In other words, the offense will need to find a way to gain steady chunks of yards at times. Achieving this isn’t out of the question, as they posted a 47 percent success rate in 2015 against an LSU defense that, despite having Kevin Steele as defensive coordinator for some reason, ranked seventh in passing S&P+. To get there, though, some semblance of balance has to exist.
Ole Miss needs to force LSU to respect the run, which might be tough.
With a few shuffling pieces along the Tigers’ defensive front during the offseason, the one question mark on this side of the ball coming into 2016 was its run defense. Considering LSU’s rank of 10th in defensive rushing S&P+, as well as Ole Miss’ latest struggles in achieving competence on the ground, this likely won’t be an issue for the Tigers.
The loss to Arkansas was a good indication of what happens when you abandon the option of giving the ball to your running backs entirely. The offense bottomed out to an overall success rate of just 40 percent after handing the ball off zero times in the fourth quarter. Aranda will have less trouble limiting the passing game if he isn’t conflicted with the decision of whether or not to put more men in the box.
(An offense’s success rate is a way of measuring how well the offense stays on schedule each down.)
Chad Kelly’s mobility will demand the defense’s attention to some degree, but if the backs struggle to run against even an undermanned front, the offense’s overall production will suffer in a big way. If the run game turns out to be dreadfully anemic, they shouldn’t force it like they did against Alabama with 33 stubborn-as-hell rushing attempts. But the run has to have somewhat of a presence, at least in early-down and short yardage situations.
The line has to limit the Tigers’ pass rush.
When Les Miles was still around, there may have been some legitimate concern about Aranda possibly being absorbed into the LSU aggregate in terms of play-calling, but those worries have abated with Ed Orgeron’s hands-off coaching style. LSU’s new DC specializes in maximizing how much pressure he can get out of sending just four rushers into the backfield without sacrificing coverage.
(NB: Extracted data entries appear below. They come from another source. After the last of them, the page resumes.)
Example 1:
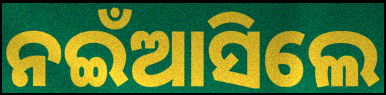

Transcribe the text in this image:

ନଇଁଆସିଲେ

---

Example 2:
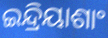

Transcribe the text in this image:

ଇନ୍ଦ୍ରିୟାଶାଂ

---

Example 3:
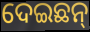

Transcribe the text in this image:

ଦେଇଛନ୍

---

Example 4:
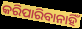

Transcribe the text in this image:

କରିପାରିବାନାହିଁ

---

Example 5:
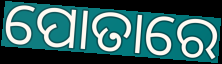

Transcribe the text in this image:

ପୋତାରେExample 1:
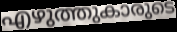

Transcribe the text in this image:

എഴുത്തുകാരുടെ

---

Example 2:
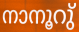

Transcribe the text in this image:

നാനൂറു്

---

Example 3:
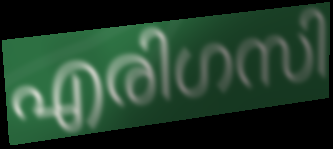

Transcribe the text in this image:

എരിഗസി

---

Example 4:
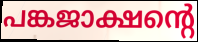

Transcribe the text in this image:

പങ്കജാക്ഷന്റെ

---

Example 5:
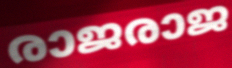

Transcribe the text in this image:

രാജരാജ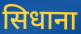
सिधानाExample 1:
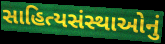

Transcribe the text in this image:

સાહિત્યસંસ્થાઓનું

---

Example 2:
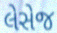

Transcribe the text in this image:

લેસેજ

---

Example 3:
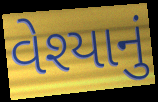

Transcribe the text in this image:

વેશ્યાનું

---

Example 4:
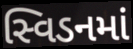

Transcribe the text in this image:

સ્વિડનમાં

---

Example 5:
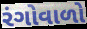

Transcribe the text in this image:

રંગોવાળો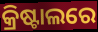
କ୍ରିଷ୍ଟାଲରେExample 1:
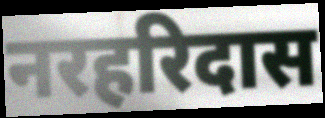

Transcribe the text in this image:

नरहरिदास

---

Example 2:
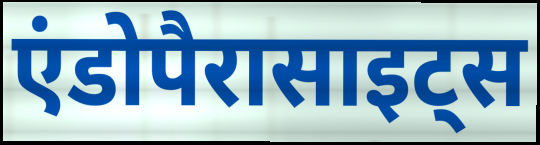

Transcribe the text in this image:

एंडोपैरासाइट्स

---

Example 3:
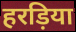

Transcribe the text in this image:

हरड़िया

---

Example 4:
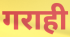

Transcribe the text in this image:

गराही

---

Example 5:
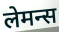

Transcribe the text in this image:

लेमन्स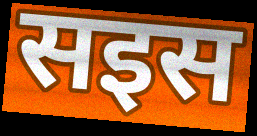
सइस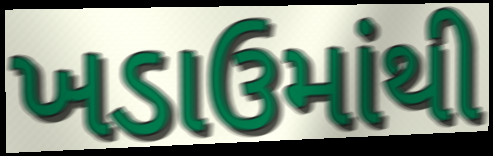
ખડાઉમાંથી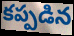
కప్పడిన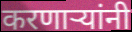
करणाऱ्यांनीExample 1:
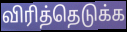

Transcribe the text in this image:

விரித்தெடுக்க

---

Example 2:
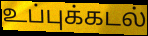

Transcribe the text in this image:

உப்புக்கடல்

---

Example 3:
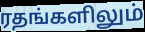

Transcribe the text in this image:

ரதங்களிலும்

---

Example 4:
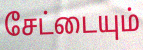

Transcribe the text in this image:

சேட்டையும்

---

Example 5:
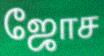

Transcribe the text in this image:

ஜோச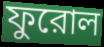
ফুরোল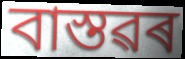
বাস্তৱৰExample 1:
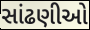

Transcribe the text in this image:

સાંઢણીઓ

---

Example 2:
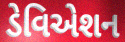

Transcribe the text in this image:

ડેવિએશન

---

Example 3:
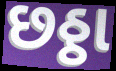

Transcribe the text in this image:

છઠ્ઠા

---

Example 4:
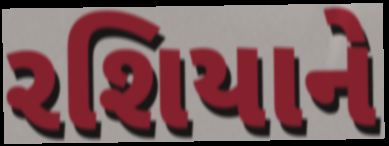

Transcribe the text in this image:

રશિયાને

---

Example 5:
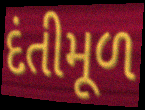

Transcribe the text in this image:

દંતીમૂળ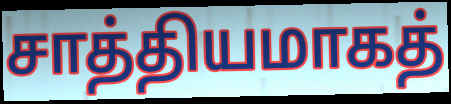
சாத்தியமாகத்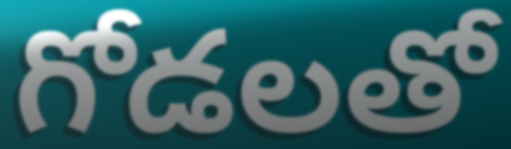
గోడలతో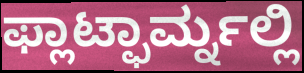
ಫ್ಲಾಟ್ಫಾರ್ಮ್ನಲ್ಲಿ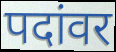
पदांवरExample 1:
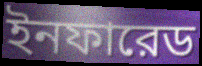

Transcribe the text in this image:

ইনফারেড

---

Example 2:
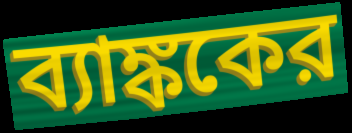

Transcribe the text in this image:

ব্যাঙ্ককের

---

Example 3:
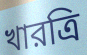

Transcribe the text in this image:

খারত্রি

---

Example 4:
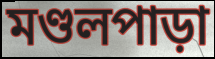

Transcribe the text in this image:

মণ্ডলপাড়া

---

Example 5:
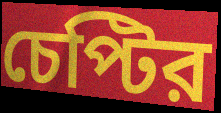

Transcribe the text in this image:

চেপ্টির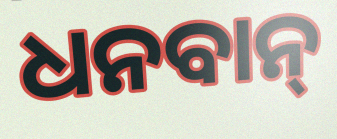
ଧନବାନ୍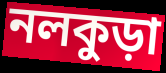
নলকুড়া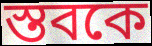
স্তবকেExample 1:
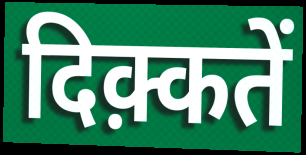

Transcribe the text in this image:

दिक़्कतें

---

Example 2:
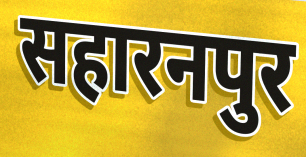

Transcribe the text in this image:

सहारनपुर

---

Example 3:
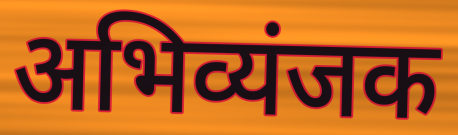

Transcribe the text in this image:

अभिव्यंजक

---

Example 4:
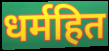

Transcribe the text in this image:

धर्महित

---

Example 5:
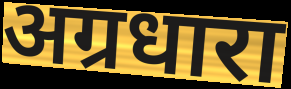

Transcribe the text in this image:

अग्रधाराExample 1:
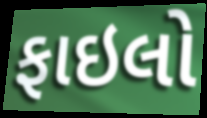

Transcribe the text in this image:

ફાઇલો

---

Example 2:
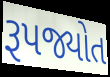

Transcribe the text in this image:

રૂપજ્યોત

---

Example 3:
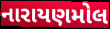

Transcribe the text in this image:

નારાયણમોલ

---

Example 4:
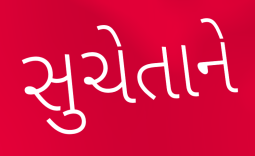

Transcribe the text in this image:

સુચેતાને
Much of this is accomplished through disguising who’s rushing and who’s dropping back by limiting how many defenders are in a three point stance.
While he hasn’t had much time to fully implement a new scheme at LSU, Dan Davis suggested in the pod that this may be the week that Aranda may show more exotic looks in terms of blitz packages, and it makes sense considering the quarterback they’re going up against. The Tigers’ defense already ranks 11th in adjusted sack rate, and when they do succeed in getting the other team off schedule early, they excel in ending the drive, preventing offenses from getting the yards they need nearly eighty percent of the time on passing downs. For an Ole Miss offensive line that allowed six quarterback hurries and two sacks to a less threatening front from Arkansas, giving Kelly the time he needs to make a play and not die is critical.